9.24.2006

Through the Night

For the past several nights M has slept from the eight o'clock hour to the five o'clock hour without waking up (or waking up only to fuss herself back to sleep within a minute), and then nursed and gone back to sleep until seven or even eight.

I had stopped believing that this would ever happen. Over the past year or so, well-meaning people, noticing my exhaustion, have said things like, I hope M starts sleeping through the night soon, and I have thought, You might as well wish that she would fly off to the moon.

But we have reached that magical point. Tthe one that coworkers and random strangers began asking about when M was (no joke) less than two months old. The one that people finally stopped asking about around the time she turned one. Not, I think, because they noticed how I seemed to want to scrape my brain out with a grapefruit spoon and wipe it on the pants of whoever popped the sleep question, but because pretty much everyone (except for a few cherished friends who are also blessed with rotten sleepers) started to assume at that point that she must have been sleeping well by then.

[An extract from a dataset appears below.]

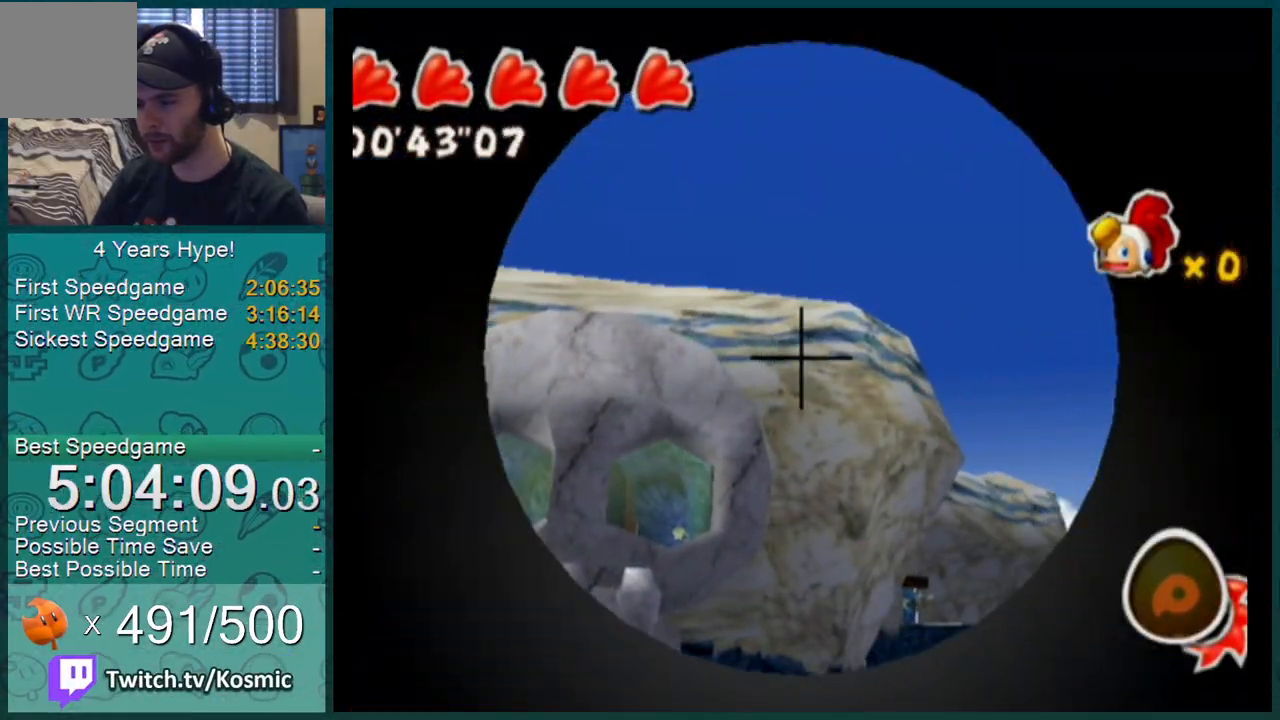
{"buttons": ["L1"], "left_stick": "center", "right_stick": "center", "events": []}
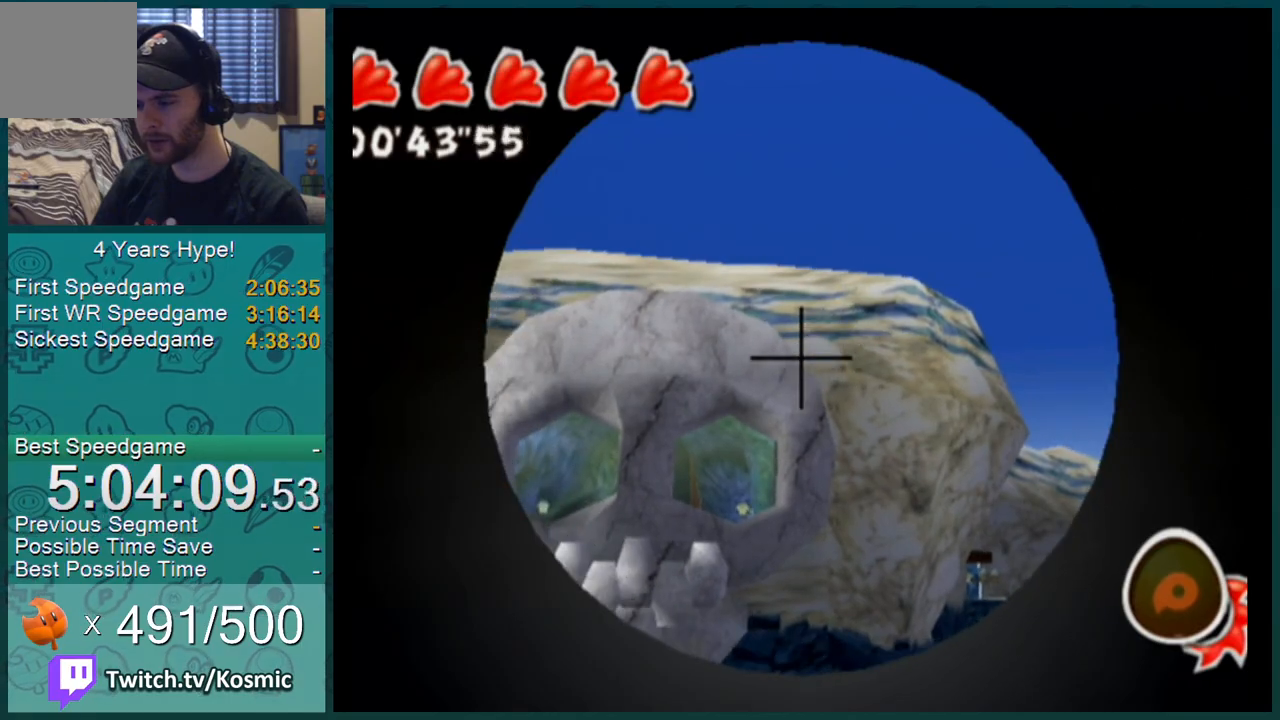
{"buttons": ["L1"], "left_stick": "center", "right_stick": "center", "events": []}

And it is amazing, this new development. I can't say I have gotten a ton more sleep over the past few days than during the times when we were in a good co-sleeping and night nursing groove. I've been up late drinking wine (great side benefit of night weaning, by the way) and eating goat cheese with old friends in town for the weekend, and, before that, scrambling to finish a proposal for work, and, before that, knitting like a maniac on the thick grey scarf I'm making for my husband. But if I were to go to bed at a decent hour! Just think! I could sleep for, like eight hours in a row! Uninterrupted! It could happen.

These sleep changes, and my many, many posts here on the matter (for which, forgive me. Unless you are also trying to night wean your 16-month-old and get some rest, in which case, take heart and lay in a good supply of dark roast coffee and madeleines and let me know how it goes) have made me think a lot about the overshadowing role sleep has taken in my life and identity as a parent.

For which I blame forces larger than myself. See above comment about random stranger sleep inquiries starting super early in baby's life. See also, some blogger I can't remember who wrote about how sleep is the big flashpoint for our generation of parents the way potty training was a big enormous deal for our grandparents. Also, decisions about sleep are one of those litmus tests that it seems people use to determine What Type of Parent You Are: Where does she sleep? Oh, you're still nursing? Oh, you let him cry? Etc.

But of course I'm to blame, too. It's still my inclination, when meeting another parent, to ask about sleep, to compare nap lengths. How many baby sleep books do I own? Three! I'm starting to think about what I've missed during all this obsession. What else could I be talking about? What other parts of my identity as a parent have atrophied as I've clamored for the elusive goal of spending more than four hours at a stretch with my eyes shut? Now that I am no longer so desparate for a decent rest—and even, dammit, if things go south and we end up awake at all hours again for some reason—I'm going to find that out.